----- INPUT MATERIAL -----

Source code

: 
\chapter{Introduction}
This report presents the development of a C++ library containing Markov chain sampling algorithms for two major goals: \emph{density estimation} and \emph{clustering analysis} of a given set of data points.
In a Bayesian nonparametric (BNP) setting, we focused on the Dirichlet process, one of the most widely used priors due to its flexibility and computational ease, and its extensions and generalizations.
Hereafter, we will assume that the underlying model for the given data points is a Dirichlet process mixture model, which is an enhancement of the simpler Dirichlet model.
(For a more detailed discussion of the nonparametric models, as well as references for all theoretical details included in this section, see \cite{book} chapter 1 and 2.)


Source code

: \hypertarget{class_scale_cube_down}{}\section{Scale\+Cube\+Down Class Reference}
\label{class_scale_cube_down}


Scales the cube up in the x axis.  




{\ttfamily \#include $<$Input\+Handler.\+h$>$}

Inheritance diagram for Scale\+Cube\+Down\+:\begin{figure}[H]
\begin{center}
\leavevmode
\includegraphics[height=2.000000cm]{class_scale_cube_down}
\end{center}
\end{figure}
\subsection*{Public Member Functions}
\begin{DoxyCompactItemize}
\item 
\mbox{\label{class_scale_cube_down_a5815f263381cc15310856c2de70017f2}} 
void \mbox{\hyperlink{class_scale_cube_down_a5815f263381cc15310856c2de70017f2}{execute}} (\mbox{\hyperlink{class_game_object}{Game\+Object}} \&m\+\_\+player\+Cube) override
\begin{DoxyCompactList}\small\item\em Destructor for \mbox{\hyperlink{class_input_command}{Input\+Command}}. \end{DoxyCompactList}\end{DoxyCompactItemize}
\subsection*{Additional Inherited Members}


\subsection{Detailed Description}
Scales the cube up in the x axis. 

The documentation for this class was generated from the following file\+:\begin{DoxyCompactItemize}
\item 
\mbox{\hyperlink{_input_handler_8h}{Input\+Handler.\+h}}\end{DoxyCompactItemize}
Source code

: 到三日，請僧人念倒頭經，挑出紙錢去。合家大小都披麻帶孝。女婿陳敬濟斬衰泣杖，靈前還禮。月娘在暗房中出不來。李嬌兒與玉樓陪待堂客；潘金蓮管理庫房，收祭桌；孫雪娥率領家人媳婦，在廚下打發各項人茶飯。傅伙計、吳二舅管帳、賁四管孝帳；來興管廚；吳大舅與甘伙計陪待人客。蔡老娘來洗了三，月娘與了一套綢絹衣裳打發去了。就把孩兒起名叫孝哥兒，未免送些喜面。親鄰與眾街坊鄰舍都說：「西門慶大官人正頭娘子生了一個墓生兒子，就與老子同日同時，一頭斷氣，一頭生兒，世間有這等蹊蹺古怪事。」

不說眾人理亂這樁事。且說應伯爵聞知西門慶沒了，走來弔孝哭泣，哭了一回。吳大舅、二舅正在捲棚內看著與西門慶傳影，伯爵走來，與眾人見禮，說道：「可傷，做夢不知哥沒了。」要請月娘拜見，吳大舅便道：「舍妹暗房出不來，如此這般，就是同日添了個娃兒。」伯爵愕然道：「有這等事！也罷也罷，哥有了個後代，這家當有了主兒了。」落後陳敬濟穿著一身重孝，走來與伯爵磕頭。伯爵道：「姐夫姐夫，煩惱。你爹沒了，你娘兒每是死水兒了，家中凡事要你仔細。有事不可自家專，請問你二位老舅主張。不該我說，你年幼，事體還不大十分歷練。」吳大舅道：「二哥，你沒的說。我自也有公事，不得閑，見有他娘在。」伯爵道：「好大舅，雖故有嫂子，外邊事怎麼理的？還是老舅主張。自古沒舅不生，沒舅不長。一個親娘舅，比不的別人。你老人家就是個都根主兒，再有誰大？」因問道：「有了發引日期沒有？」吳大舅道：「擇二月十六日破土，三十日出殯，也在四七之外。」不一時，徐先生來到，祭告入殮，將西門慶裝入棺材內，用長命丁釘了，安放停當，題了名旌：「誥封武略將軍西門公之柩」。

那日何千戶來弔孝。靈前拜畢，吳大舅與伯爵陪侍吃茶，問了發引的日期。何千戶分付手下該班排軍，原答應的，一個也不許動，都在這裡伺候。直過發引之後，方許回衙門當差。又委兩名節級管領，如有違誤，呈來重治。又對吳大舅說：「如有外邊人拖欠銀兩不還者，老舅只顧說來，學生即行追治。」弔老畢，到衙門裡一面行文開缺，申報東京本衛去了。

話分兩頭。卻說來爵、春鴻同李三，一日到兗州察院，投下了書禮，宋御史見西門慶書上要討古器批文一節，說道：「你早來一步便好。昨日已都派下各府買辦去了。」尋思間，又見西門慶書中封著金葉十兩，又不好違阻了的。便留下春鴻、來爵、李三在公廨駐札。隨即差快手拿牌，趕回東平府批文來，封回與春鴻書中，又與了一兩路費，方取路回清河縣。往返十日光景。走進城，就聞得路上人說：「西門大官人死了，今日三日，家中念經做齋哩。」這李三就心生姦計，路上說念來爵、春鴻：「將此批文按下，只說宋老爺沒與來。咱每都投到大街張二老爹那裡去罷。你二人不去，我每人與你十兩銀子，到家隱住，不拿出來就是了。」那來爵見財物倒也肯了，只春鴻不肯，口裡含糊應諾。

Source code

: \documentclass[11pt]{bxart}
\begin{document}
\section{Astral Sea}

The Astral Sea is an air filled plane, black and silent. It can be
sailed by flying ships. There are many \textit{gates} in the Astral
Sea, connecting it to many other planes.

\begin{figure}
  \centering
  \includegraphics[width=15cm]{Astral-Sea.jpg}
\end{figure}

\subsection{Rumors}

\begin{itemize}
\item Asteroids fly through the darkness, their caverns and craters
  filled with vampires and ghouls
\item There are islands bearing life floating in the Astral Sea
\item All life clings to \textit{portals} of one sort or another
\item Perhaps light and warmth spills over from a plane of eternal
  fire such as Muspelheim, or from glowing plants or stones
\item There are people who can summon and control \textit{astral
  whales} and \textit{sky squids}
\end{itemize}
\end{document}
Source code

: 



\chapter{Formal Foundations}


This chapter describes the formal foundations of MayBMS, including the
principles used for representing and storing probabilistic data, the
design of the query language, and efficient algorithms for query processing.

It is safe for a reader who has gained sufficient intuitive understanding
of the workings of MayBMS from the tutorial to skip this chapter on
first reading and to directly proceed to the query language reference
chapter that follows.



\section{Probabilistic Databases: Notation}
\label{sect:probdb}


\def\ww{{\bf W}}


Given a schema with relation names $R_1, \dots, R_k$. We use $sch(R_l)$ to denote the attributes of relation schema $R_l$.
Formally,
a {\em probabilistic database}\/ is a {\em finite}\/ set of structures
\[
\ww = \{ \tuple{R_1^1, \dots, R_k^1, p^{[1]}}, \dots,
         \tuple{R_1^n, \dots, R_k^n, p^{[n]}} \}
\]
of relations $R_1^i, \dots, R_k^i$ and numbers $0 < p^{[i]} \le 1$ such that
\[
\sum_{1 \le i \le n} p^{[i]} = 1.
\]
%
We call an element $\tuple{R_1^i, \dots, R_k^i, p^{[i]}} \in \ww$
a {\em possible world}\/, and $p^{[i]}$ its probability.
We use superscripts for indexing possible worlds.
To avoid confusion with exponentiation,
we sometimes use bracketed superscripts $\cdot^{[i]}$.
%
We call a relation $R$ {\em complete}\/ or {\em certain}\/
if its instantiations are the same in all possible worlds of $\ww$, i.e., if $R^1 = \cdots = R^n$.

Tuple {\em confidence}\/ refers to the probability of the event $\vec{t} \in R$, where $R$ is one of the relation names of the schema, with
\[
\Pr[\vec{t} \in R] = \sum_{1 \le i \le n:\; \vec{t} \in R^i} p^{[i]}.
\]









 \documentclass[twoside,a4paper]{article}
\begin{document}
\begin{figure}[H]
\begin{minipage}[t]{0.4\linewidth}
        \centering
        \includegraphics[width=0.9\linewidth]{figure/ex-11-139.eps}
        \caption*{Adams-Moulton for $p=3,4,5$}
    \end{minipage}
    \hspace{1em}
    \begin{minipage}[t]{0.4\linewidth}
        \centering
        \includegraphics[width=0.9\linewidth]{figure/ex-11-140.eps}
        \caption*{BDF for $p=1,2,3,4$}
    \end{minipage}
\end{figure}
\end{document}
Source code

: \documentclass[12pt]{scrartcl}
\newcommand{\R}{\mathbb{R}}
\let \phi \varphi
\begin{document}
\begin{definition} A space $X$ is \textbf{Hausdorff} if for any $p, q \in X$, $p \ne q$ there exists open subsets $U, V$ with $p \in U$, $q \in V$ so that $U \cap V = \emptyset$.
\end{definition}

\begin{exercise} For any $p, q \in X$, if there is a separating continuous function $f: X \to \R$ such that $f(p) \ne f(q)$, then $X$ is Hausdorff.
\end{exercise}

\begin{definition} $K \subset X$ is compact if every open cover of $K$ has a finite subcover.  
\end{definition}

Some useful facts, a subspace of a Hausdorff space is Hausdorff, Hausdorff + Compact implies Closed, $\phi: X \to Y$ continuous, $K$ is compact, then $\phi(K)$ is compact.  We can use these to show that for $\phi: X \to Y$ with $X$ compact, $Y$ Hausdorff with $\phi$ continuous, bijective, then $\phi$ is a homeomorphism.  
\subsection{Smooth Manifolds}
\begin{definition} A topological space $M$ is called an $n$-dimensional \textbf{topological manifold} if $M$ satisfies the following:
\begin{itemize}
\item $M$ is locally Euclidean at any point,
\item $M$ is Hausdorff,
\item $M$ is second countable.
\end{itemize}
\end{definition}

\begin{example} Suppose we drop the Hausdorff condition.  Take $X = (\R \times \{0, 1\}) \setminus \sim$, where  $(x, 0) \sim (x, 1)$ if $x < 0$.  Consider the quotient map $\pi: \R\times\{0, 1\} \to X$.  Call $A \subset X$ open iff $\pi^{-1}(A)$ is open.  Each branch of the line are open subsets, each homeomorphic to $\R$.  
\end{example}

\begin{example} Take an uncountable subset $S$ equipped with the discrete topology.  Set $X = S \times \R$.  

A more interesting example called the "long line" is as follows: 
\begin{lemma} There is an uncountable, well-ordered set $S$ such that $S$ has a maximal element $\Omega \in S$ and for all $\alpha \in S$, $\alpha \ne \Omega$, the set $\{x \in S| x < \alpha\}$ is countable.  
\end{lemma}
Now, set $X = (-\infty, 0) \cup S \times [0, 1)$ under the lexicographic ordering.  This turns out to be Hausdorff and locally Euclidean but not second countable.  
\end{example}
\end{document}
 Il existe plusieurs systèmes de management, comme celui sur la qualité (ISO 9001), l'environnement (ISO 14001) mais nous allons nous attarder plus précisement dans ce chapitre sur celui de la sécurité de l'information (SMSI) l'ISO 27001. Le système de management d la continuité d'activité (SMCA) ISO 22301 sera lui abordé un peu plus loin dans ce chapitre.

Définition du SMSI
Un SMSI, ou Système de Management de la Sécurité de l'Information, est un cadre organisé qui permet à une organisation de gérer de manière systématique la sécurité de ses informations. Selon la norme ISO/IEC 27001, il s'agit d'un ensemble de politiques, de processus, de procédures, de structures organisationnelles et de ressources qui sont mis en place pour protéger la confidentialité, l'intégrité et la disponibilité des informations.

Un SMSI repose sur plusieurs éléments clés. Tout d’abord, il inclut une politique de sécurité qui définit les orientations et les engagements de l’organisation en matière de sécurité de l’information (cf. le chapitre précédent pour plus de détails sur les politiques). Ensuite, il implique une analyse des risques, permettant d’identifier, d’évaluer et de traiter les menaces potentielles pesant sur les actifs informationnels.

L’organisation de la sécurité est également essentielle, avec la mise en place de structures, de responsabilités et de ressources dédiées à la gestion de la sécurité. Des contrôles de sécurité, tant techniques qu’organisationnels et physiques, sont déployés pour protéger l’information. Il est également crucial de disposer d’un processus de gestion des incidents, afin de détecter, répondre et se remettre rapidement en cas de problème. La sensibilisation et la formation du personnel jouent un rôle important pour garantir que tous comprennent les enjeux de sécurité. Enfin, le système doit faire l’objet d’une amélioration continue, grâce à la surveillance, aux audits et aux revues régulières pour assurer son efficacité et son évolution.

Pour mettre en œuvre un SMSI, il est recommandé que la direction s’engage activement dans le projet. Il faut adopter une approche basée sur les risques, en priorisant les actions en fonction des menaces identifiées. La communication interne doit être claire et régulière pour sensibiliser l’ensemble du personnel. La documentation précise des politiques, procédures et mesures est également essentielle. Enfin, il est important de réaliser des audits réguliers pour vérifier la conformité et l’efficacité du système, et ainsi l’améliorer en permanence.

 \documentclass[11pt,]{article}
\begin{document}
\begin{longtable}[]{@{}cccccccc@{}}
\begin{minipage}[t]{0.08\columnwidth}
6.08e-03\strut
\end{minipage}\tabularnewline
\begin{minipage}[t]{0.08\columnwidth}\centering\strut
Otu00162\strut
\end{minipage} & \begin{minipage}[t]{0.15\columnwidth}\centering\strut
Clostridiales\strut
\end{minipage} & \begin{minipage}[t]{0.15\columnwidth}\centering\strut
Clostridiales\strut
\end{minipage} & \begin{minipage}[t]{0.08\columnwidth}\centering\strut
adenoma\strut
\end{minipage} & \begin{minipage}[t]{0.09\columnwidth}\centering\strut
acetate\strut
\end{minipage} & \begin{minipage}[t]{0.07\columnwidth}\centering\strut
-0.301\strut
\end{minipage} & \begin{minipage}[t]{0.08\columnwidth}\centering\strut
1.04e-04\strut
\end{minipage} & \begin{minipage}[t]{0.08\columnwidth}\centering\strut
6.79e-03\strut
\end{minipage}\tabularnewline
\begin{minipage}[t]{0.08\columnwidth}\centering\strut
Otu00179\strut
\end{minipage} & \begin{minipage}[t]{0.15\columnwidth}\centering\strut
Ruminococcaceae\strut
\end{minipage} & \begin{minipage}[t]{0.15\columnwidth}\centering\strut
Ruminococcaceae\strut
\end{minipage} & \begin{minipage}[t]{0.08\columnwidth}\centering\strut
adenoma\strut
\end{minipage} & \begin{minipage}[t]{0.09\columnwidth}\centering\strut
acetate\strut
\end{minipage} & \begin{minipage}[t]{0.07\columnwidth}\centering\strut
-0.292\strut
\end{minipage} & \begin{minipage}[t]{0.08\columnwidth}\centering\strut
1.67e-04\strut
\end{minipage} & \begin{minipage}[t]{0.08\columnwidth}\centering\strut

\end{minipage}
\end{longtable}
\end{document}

-----

■ ASSIGNED TASK ■
Copy each line of the preceding material that contains "exercise".

■ SOLUTION TO THIS PROBLEM ■
\begin{exercise} For any $p, q \in X$, if there is a separating continuous function $f: X \to \R$ such that $f(p) \ne f(q)$, then $X$ is Hausdorff.
\end{exercise}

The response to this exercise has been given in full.